Problem statement:
Nothing but the lines from the one containing "hfov_deg: 46.2" through the last line of the records belongs in the answer, copied exactly and with the pictures left out.

Dataset entries
[Start of section]
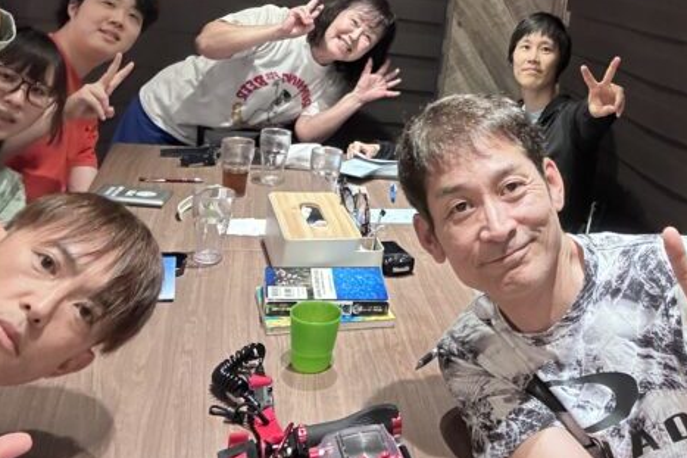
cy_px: 84
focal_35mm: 41
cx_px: 490
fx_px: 782
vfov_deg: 31.7
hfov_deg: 46.2
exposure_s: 1/30
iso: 320
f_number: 1.9
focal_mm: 2.69
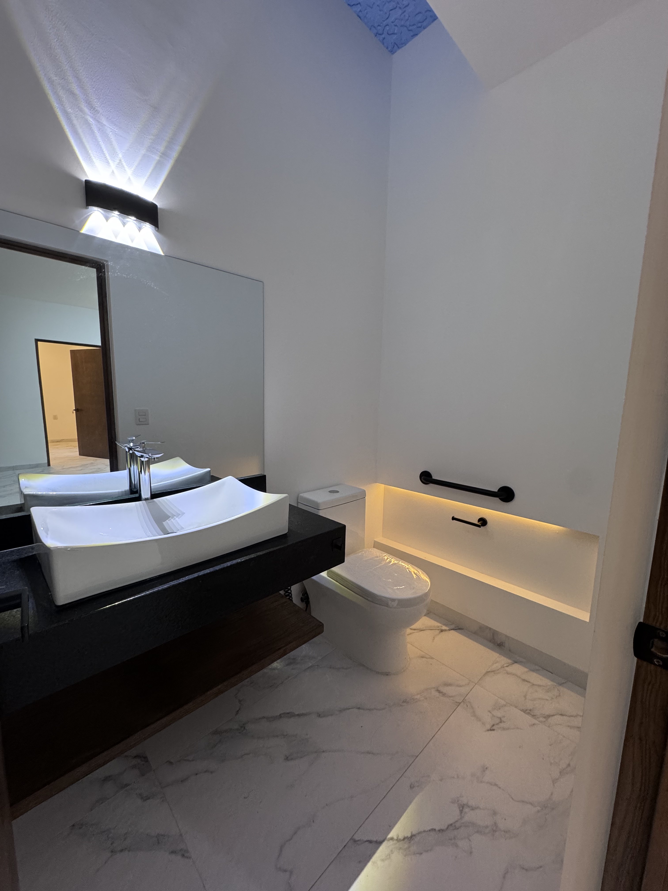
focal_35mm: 14
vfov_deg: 102.1
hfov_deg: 85.7
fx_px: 360
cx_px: 334
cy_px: 446
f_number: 2.2
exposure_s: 1/60
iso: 250
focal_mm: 2.22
[End of section]
Response below:
hfov_deg: 46.2
exposure_s: 1/30
iso: 320
f_number: 1.9
focal_mm: 2.69
focal_35mm: 14
vfov_deg: 102.1
hfov_deg: 85.7
fx_px: 360
cx_px: 334
cy_px: 446
f_number: 2.2
exposure_s: 1/60
iso: 250
focal_mm: 2.22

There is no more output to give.